THE TASK –
Transcribe every entry word for word, but skip the images.
┄┄┄┄┄┄
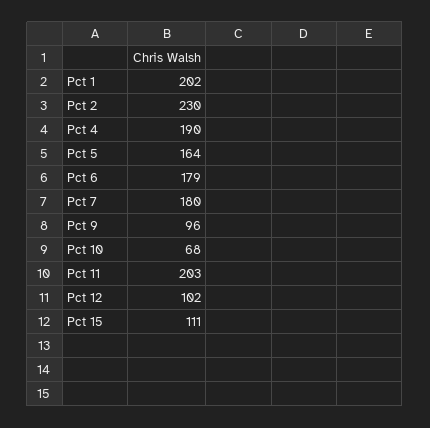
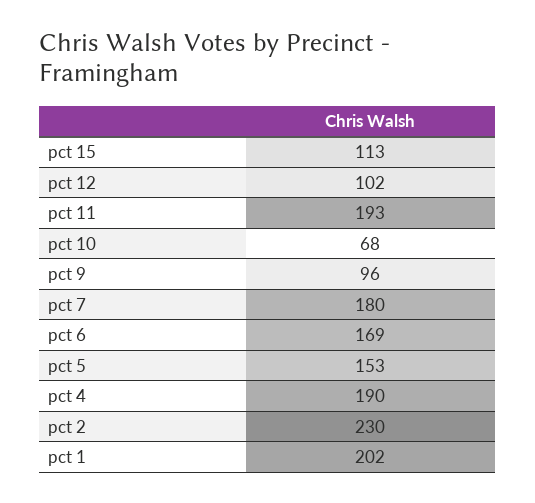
  {
    "Pct 1": 202,
    "Pct 2": 230,
    "Pct 4": 190,
-   "Pct 5": 164,
+   "Pct 5": 153,
-   "Pct 6": 179,
+   "Pct 6": 169,
    "Pct 7": 180,
    "Pct 9": 96,
    "Pct 10": 68,
-   "Pct 11": 203,
+   "Pct 11": 193,
    "Pct 12": 102,
-   "Pct 15": 111
+   "Pct 15": 113
  }

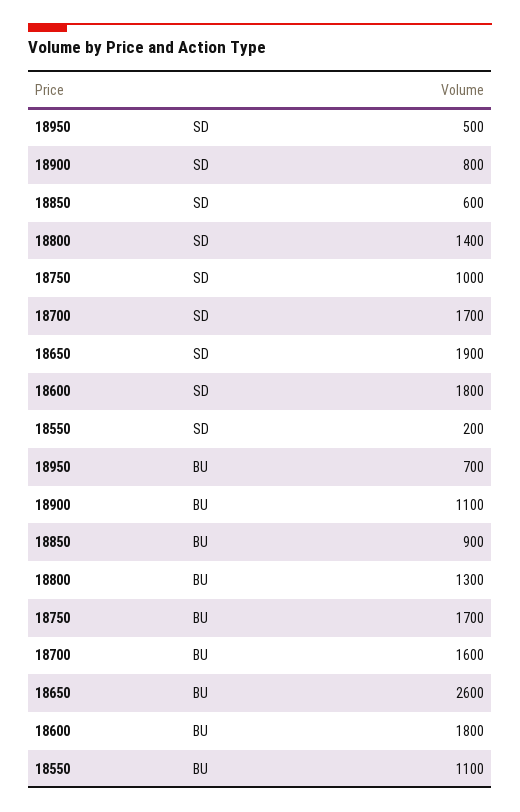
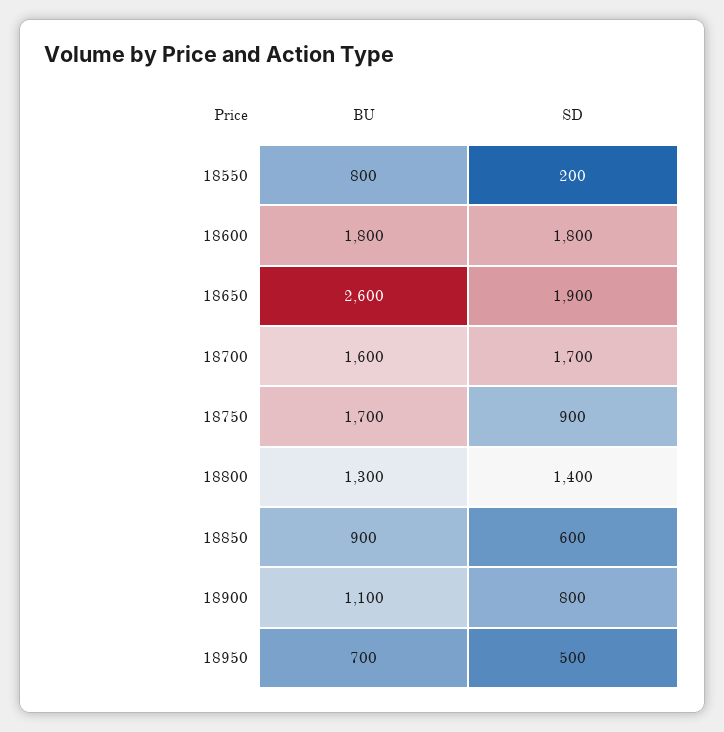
  {
    "18950": {
      "SD": 500,
      "BU": 700
    },
    "18900": {
      "SD": 800,
      "BU": 1100
    },
    "18850": {
      "SD": 600,
      "BU": 900
    },
    "18800": {
      "SD": 1400,
      "BU": 1300
    },
    "18750": {
-     "SD": 1000,
+     "SD": 900,
      "BU": 1700
    },
    "18700": {
      "SD": 1700,
      "BU": 1600
    },
    "18650": {
      "SD": 1900,
      "BU": 2600
    },
    "18600": {
      "SD": 1800,
      "BU": 1800
    },
    "18550": {
      "SD": 200,
-     "BU": 1100
+     "BU": 800
    }
  }

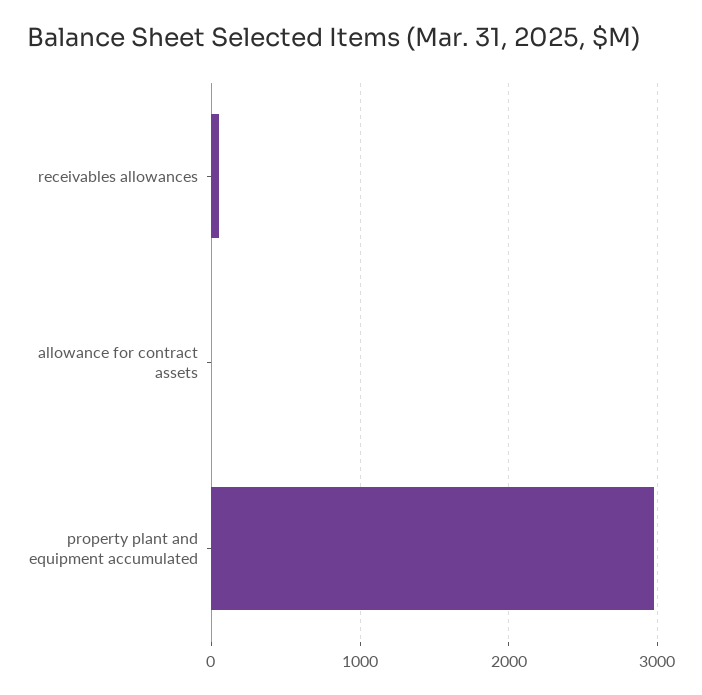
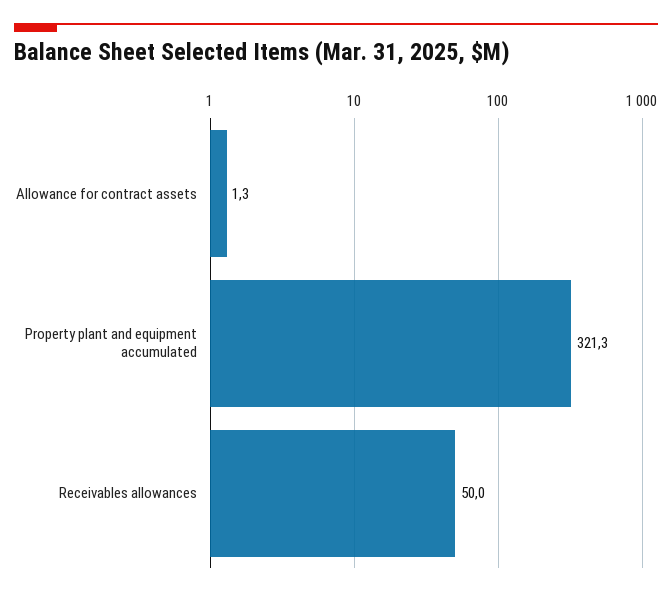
  {
    "receivables allowances": 50,
    "allowance for contract assets": 1.3,
-   "property plant and equipment accumulated": 3000
+   "property plant and equipment accumulated": 321.3
  }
┄┄┄┄┄┄
ANSWER SPACE –
  {
    "Pct 1": 202,
    "Pct 2": 230,
    "Pct 4": 190,
-   "Pct 5": 164,
+   "Pct 5": 153,
-   "Pct 6": 179,
+   "Pct 6": 169,
    "Pct 7": 180,
    "Pct 9": 96,
    "Pct 10": 68,
-   "Pct 11": 203,
+   "Pct 11": 193,
    "Pct 12": 102,
-   "Pct 15": 111
+   "Pct 15": 113
  }

  {
    "18950": {
      "SD": 500,
      "BU": 700
    },
    "18900": {
      "SD": 800,
      "BU": 1100
    },
    "18850": {
      "SD": 600,
      "BU": 900
    },
    "18800": {
      "SD": 1400,
      "BU": 1300
    },
    "18750": {
-     "SD": 1000,
+     "SD": 900,
      "BU": 1700
    },
    "18700": {
      "SD": 1700,
      "BU": 1600
    },
    "18650": {
      "SD": 1900,
      "BU": 2600
    },
    "18600": {
      "SD": 1800,
      "BU": 1800
    },
    "18550": {
      "SD": 200,
-     "BU": 1100
+     "BU": 800
    }
  }

  {
    "receivables allowances": 50,
    "allowance for contract assets": 1.3,
-   "property plant and equipment accumulated": 3000
+   "property plant and equipment accumulated": 321.3
  }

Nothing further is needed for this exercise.